Work to complete:
(A) In the message about moving JMeter to Gradle, extract the stretch from "I think the" through "therefore make changes.".
(B) Render this sentence from the message about moving JMeter to Gradle in Spanish: "The other benefit is that it should improve the speed at which we can build, test and therefore make changes."

+1 to move to Gradle.

I think the biggest benefit of moving to Gradle is that it will lead to
more contributions.

People will no longer have to fight to get the code to import into an IDE
(i.e. IntelliJ), compile and successfully run tests.
I've just got a new laptop and it took me too long to get JMeter just to
import and compile in IntelliJ, there were at least 5 different,
non-standard steps to get it to work. One of them was manually including
JavaFx as it's no longer part of OpenJDK and not download as part of ant
download_jars.

The other benefit is that it should improve the speed at which we can
build, test and therefore make changes.

I think, regardless if we move to Gradle, that a few people with a good
knowledge of ant and our current build.xml should make it easier to
understand and optimise it:
1. comment anything which might not be obvious to someone new to ant and
2. remove (or simplify) anything which is no longer required

We could switch JMeter to Gradle right now by using
https://docs.gradle.org/current/userguide/ant.html
e.g. using a build.gradle file with

ant.importBuild("build.xml")

Raw data:
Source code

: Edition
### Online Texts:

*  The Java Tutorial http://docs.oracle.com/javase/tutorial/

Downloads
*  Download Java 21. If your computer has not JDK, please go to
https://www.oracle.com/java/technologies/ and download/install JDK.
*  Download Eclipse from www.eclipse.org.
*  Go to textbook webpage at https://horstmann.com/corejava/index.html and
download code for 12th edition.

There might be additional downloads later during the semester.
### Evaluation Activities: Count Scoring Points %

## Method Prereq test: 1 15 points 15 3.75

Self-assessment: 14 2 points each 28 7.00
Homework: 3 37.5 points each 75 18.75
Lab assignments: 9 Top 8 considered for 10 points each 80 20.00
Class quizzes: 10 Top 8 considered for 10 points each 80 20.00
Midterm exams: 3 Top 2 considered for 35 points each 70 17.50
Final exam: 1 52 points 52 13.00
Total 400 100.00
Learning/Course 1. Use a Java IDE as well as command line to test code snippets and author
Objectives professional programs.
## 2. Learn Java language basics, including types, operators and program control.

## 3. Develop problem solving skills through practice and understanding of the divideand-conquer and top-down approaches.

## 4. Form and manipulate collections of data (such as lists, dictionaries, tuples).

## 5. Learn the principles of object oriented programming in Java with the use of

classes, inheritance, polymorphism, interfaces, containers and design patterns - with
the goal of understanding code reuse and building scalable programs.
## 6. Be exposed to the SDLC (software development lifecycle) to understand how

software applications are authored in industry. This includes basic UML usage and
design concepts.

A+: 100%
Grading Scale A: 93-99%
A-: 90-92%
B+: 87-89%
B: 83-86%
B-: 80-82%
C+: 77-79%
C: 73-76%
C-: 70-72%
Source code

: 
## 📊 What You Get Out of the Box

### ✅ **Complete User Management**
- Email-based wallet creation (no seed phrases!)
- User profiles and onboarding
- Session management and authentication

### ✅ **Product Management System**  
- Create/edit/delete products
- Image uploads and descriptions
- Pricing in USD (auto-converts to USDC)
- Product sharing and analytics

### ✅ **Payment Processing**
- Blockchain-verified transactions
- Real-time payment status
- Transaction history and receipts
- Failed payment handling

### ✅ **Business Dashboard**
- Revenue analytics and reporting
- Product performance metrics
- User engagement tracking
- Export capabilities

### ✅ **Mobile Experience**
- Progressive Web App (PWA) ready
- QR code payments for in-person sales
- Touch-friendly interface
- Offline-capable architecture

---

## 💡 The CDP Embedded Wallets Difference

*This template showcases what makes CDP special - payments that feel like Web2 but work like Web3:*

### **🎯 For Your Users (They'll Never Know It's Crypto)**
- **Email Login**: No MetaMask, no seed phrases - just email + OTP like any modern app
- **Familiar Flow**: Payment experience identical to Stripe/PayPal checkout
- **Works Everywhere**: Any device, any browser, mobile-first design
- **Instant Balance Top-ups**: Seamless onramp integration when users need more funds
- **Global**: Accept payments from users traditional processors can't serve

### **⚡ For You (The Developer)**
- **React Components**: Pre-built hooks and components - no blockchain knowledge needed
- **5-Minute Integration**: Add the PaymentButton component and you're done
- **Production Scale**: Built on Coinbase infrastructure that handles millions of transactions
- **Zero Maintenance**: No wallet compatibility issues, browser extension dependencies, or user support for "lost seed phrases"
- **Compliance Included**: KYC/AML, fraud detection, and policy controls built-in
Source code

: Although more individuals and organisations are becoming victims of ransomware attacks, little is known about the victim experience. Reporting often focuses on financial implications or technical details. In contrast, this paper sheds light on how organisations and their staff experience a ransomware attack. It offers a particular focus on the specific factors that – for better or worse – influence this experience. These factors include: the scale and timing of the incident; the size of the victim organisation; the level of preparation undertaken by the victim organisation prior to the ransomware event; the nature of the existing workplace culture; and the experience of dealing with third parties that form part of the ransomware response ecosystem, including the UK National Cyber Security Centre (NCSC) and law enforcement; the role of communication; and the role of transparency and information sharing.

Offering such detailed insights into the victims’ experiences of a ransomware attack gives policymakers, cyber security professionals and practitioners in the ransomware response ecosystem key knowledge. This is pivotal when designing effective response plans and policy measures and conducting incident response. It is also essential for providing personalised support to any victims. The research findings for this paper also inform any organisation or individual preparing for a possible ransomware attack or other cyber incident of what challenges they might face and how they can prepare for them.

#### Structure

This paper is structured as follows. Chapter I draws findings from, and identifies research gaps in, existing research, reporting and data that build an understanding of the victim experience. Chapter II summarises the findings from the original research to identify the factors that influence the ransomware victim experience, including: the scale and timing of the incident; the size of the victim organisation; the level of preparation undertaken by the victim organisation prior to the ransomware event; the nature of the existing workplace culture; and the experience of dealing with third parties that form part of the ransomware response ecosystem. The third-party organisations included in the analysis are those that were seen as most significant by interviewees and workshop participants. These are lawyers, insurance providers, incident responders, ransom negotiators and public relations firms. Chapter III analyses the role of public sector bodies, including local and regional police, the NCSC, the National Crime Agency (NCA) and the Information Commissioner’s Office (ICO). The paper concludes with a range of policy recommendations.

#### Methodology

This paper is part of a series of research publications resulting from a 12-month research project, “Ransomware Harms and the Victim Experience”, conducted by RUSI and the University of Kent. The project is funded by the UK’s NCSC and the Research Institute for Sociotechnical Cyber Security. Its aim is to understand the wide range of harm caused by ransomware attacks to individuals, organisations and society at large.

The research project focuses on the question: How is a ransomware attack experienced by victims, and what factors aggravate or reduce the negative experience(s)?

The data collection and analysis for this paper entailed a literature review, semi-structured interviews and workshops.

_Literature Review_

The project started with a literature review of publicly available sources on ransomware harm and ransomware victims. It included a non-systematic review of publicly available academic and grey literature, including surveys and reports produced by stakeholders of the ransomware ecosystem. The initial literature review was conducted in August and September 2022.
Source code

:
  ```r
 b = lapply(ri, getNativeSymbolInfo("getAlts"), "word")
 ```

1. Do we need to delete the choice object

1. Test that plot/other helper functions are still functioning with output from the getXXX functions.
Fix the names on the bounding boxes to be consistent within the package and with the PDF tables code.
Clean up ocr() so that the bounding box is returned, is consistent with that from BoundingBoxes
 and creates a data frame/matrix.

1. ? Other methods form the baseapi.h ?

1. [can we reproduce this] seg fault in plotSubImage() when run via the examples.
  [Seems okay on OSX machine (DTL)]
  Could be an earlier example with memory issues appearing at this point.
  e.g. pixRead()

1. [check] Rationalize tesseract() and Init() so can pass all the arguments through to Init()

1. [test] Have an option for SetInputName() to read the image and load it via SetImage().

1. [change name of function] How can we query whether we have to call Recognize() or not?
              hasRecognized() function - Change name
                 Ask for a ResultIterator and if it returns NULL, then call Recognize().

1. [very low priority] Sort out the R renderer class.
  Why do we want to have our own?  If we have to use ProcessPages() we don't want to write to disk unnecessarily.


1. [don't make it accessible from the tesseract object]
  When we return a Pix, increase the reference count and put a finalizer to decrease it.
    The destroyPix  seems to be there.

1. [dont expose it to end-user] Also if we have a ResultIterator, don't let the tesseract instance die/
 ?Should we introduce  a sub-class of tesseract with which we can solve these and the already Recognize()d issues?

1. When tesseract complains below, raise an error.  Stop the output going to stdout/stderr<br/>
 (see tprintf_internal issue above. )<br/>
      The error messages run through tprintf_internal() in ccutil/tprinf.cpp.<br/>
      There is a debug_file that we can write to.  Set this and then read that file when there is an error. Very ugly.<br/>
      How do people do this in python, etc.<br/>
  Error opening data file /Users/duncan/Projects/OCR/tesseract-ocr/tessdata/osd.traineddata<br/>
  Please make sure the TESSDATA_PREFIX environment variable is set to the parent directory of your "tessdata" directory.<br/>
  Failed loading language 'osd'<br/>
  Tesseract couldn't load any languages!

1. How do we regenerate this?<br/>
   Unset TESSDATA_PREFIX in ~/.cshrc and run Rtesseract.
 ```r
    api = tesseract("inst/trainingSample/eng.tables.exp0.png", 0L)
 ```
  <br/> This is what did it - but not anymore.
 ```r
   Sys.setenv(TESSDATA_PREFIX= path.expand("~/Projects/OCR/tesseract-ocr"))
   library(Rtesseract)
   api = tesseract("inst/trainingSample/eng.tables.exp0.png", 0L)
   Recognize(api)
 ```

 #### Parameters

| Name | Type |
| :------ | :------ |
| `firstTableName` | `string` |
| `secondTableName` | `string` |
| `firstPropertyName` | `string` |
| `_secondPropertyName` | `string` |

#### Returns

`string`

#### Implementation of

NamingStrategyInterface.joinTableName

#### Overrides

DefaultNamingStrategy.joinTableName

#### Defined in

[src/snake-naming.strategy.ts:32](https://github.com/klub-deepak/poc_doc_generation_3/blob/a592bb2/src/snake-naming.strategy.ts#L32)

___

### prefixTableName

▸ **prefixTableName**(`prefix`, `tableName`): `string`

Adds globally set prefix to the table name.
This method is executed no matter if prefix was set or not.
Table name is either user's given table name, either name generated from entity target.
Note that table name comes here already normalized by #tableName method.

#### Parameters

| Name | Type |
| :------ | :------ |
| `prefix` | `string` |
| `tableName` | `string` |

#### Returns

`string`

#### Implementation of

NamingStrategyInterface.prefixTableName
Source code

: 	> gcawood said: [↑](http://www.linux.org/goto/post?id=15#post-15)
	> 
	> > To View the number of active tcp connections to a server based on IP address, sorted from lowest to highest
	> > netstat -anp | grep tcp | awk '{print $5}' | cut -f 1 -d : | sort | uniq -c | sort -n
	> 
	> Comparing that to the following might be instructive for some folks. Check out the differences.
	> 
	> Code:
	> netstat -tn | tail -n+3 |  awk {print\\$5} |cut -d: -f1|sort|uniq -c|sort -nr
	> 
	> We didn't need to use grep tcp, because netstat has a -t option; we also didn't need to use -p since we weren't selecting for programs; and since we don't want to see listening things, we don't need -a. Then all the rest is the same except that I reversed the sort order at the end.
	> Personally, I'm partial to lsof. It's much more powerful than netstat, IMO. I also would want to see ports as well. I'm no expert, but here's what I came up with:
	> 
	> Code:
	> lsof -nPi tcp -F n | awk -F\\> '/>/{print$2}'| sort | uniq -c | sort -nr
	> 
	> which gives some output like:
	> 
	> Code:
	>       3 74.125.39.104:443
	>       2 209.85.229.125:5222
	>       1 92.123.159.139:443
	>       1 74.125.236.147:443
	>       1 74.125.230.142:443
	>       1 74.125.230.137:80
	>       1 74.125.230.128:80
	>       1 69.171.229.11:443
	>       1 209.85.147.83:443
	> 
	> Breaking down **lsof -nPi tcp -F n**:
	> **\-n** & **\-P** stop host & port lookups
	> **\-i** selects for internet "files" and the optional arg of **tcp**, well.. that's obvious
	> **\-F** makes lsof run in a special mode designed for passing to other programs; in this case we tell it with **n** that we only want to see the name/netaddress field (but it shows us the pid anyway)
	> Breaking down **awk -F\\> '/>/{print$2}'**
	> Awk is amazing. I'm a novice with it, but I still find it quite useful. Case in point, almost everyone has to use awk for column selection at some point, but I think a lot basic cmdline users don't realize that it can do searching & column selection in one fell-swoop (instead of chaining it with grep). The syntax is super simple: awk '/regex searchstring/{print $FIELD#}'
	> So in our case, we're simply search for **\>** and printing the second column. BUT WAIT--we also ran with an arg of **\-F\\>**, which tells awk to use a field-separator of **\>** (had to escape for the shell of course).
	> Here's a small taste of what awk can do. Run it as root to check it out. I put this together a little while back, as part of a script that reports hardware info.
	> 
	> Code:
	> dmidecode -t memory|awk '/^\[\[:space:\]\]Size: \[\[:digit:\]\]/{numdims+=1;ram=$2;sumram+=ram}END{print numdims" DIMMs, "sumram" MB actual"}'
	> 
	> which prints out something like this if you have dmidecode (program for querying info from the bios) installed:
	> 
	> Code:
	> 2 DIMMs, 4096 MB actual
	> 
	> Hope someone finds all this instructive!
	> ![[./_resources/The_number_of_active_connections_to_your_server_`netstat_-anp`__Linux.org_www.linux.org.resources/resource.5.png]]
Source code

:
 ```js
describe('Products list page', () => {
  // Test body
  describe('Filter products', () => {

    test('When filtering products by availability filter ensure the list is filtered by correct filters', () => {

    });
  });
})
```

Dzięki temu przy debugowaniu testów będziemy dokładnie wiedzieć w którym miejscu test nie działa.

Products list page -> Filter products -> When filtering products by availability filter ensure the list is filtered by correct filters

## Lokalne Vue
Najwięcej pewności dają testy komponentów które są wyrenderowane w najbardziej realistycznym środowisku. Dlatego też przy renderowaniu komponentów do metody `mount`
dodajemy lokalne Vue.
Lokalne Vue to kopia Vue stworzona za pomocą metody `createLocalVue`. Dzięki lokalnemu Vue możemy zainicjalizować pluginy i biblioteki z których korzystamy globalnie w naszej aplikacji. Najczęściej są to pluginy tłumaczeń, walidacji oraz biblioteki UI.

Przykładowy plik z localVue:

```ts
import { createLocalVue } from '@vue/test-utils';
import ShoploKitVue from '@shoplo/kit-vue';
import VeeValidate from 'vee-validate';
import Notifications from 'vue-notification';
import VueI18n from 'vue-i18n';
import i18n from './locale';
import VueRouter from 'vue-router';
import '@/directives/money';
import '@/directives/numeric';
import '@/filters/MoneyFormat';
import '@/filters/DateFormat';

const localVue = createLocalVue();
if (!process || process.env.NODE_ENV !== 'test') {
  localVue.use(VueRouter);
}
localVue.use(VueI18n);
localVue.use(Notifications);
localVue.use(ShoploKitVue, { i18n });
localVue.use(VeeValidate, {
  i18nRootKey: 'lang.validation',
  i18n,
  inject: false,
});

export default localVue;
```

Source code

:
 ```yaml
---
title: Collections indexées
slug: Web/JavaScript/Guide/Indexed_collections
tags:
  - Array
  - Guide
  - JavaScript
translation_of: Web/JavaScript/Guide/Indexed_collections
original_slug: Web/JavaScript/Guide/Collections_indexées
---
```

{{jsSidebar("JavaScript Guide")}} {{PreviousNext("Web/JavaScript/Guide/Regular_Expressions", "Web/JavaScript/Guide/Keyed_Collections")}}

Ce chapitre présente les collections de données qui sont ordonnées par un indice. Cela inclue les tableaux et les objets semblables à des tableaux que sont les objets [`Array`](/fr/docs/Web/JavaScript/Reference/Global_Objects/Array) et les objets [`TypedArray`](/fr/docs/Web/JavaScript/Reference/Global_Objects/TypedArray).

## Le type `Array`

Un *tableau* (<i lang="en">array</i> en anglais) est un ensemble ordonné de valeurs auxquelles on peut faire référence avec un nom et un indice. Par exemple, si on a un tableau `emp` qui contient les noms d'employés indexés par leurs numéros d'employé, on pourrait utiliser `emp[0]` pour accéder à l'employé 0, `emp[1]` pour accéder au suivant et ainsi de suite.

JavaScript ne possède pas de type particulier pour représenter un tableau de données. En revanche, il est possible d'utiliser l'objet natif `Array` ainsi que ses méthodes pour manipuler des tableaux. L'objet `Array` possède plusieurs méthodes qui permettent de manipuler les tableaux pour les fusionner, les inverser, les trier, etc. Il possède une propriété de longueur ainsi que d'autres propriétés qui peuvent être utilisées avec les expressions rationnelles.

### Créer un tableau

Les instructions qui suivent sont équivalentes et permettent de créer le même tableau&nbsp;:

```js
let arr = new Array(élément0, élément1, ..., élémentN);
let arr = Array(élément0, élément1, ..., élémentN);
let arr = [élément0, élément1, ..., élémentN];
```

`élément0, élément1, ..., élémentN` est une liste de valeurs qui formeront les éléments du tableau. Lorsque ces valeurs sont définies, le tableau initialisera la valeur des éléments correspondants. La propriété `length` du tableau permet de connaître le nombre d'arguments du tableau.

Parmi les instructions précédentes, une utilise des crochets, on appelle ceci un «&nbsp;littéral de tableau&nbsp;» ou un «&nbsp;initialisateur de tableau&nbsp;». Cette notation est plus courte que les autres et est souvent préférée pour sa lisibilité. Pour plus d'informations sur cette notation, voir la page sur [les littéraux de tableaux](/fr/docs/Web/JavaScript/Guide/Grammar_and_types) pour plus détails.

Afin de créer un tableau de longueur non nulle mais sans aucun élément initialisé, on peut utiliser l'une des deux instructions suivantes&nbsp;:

Solutions for each task:
(A)
I think the biggest benefit of moving to Gradle is that it will lead to
more contributions.

People will no longer have to fight to get the code to import into an IDE
(i.e. IntelliJ), compile and successfully run tests.
I've just got a new laptop and it took me too long to get JMeter just to
import and compile in IntelliJ, there were at least 5 different,
non-standard steps to get it to work. One of them was manually including
JavaFx as it's no longer part of OpenJDK and not download as part of ant
download_jars.

The other benefit is that it should improve the speed at which we can
build, test and therefore make changes.

(B) El otro beneficio es que debería mejorar la velocidad con la que podemos compilar, probar y, por lo tanto, hacer cambios.